*** Source material ***

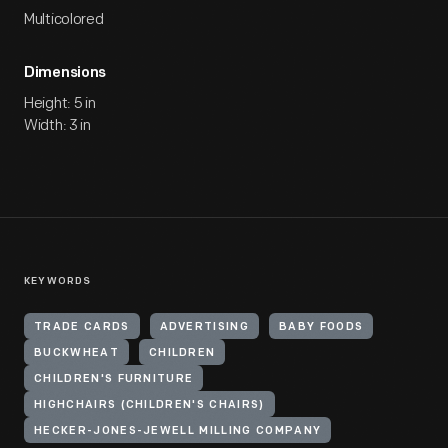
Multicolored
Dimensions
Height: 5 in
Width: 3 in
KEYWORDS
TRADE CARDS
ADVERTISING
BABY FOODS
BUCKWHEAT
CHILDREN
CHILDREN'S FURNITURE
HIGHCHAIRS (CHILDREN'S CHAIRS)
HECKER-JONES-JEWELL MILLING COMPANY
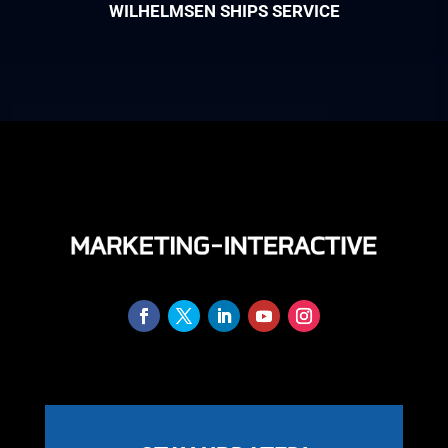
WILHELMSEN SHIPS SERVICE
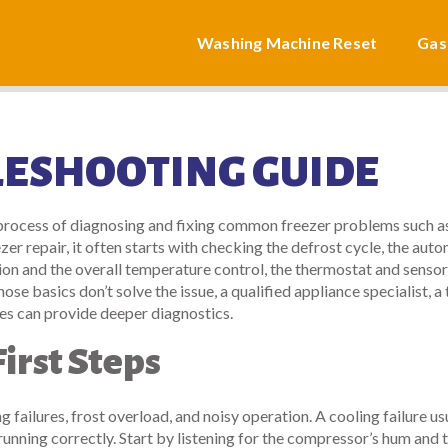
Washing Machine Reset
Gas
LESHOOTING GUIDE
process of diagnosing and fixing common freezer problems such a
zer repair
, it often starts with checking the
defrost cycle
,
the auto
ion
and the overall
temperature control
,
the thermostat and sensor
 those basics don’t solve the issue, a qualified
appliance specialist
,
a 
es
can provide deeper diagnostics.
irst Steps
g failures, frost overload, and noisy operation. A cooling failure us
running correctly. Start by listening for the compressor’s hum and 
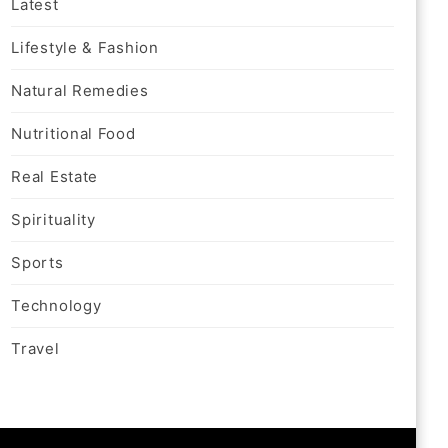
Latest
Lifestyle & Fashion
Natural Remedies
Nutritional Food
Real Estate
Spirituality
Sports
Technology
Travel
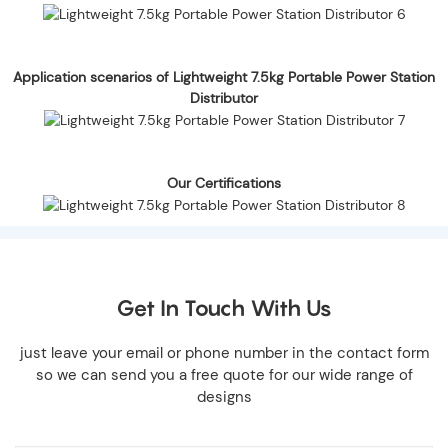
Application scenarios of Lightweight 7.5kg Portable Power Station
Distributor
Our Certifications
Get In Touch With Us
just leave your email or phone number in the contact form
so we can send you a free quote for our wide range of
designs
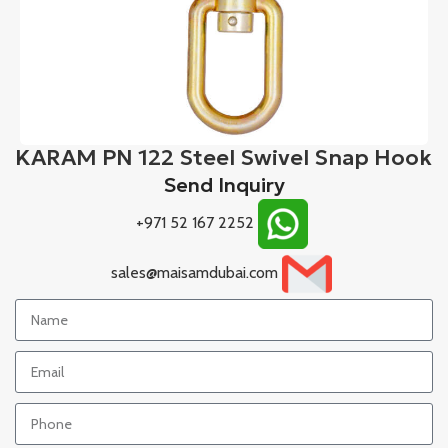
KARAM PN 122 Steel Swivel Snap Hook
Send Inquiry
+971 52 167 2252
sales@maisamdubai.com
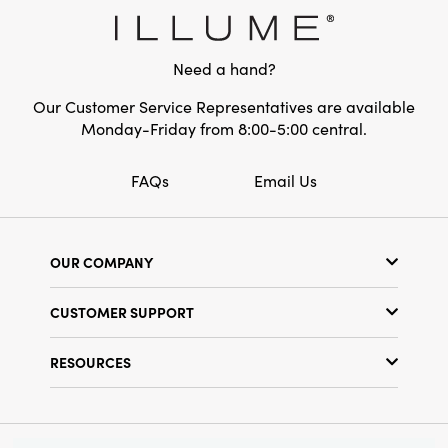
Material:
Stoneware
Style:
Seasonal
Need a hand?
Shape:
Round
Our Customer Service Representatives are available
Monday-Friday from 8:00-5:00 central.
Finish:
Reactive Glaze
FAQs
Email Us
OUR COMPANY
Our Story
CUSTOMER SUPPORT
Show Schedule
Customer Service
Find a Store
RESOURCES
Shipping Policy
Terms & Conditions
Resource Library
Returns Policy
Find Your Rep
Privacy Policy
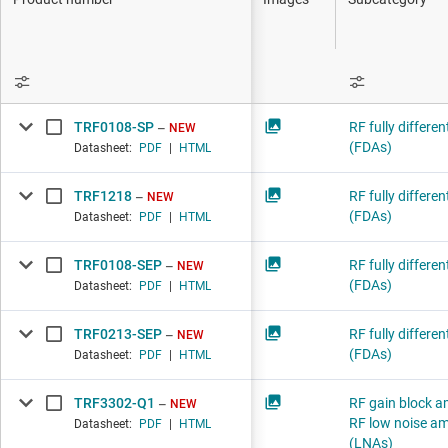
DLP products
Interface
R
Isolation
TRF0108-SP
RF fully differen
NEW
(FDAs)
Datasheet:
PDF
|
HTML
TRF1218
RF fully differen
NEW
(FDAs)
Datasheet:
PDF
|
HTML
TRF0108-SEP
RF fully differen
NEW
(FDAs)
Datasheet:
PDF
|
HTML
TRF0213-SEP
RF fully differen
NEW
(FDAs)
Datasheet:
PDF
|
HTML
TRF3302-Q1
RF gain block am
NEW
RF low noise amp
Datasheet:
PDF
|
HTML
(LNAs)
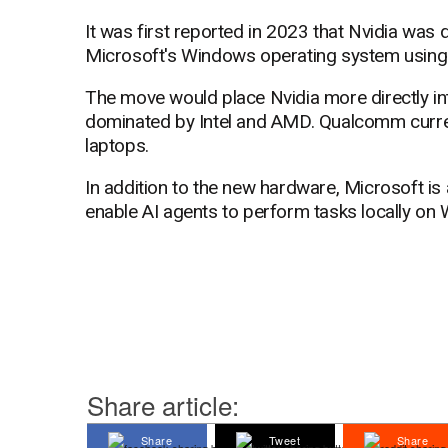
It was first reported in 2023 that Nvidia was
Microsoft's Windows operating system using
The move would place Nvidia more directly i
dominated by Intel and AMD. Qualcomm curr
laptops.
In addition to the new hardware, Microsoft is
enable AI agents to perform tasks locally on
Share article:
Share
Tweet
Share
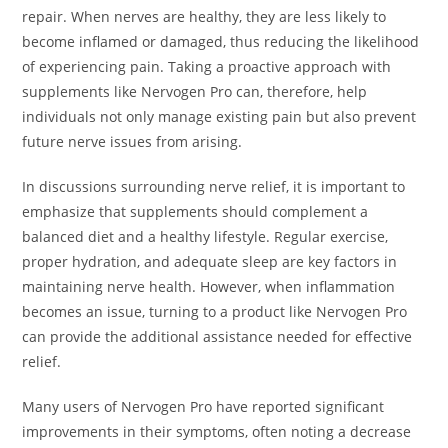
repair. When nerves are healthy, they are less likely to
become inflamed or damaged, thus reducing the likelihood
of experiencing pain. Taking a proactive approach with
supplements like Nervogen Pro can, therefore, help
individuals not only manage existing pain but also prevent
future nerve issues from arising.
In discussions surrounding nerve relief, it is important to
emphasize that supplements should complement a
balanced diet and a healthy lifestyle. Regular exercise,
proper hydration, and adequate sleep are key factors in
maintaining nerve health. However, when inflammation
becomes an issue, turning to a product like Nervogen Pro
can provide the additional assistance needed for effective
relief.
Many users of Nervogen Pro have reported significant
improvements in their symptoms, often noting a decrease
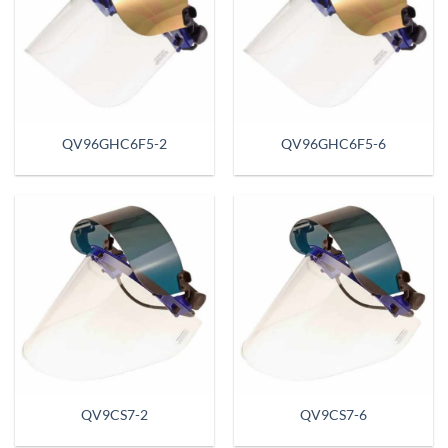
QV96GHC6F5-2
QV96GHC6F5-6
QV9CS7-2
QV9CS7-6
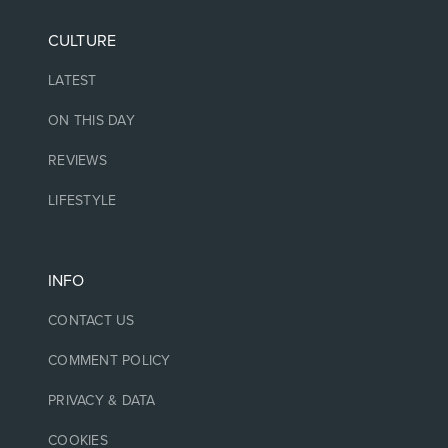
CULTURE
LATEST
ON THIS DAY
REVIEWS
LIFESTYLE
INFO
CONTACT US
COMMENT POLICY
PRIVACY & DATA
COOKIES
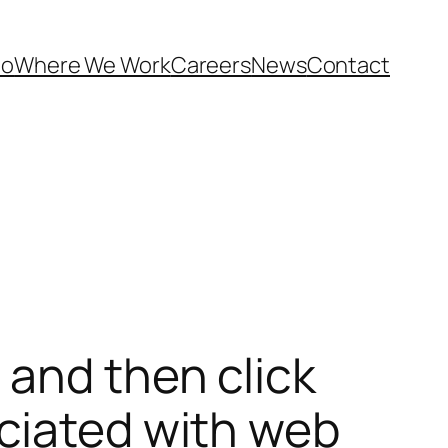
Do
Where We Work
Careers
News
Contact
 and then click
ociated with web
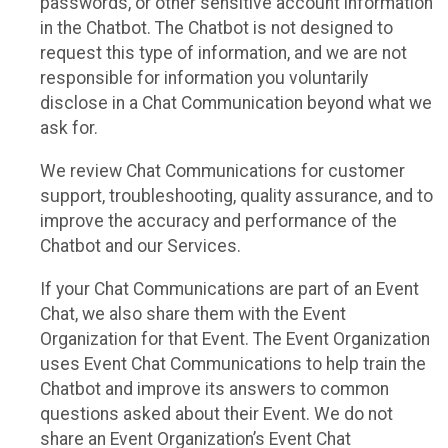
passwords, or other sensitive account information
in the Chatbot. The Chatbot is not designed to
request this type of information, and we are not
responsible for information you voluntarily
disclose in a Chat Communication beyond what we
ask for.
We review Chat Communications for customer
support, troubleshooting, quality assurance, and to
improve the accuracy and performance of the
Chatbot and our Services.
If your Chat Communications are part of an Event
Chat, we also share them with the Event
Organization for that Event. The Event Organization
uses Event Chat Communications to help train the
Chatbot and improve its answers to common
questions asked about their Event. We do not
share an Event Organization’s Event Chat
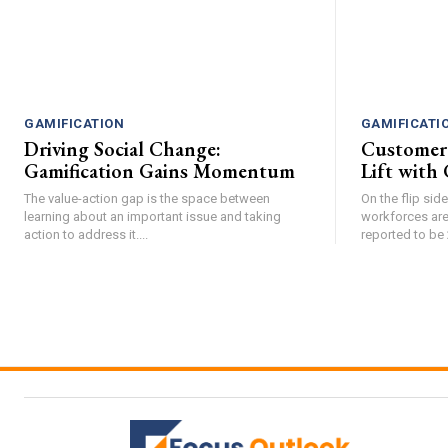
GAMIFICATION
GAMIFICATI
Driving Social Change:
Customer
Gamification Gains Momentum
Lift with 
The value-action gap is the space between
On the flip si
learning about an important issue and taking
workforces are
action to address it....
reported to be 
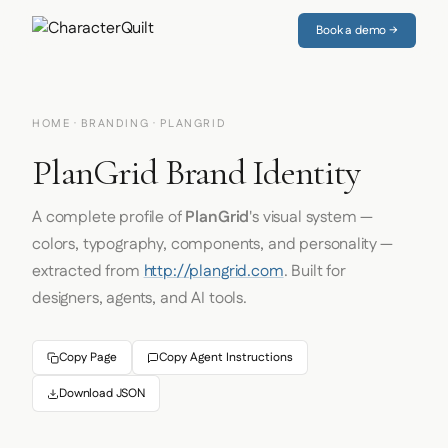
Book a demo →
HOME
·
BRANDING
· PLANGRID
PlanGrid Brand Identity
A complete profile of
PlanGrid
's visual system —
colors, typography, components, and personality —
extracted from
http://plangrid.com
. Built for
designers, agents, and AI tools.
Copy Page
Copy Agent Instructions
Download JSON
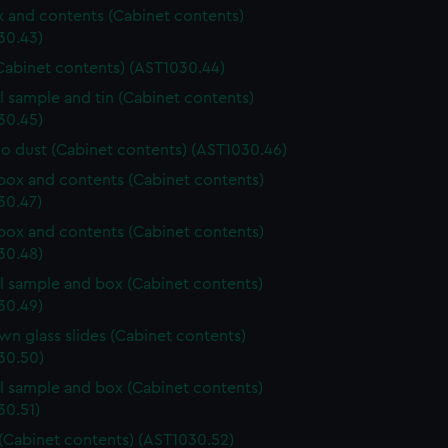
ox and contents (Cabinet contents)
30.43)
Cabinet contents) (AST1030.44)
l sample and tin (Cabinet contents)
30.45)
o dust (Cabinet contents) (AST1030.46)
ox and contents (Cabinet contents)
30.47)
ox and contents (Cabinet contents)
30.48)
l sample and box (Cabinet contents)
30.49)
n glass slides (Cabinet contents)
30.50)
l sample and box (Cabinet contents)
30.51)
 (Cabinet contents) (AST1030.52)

*** End of Source material ***

▸ Goal of the exercise: Find how many lines in the material hold the word "important" and state that number alone.

▸ Reply: 2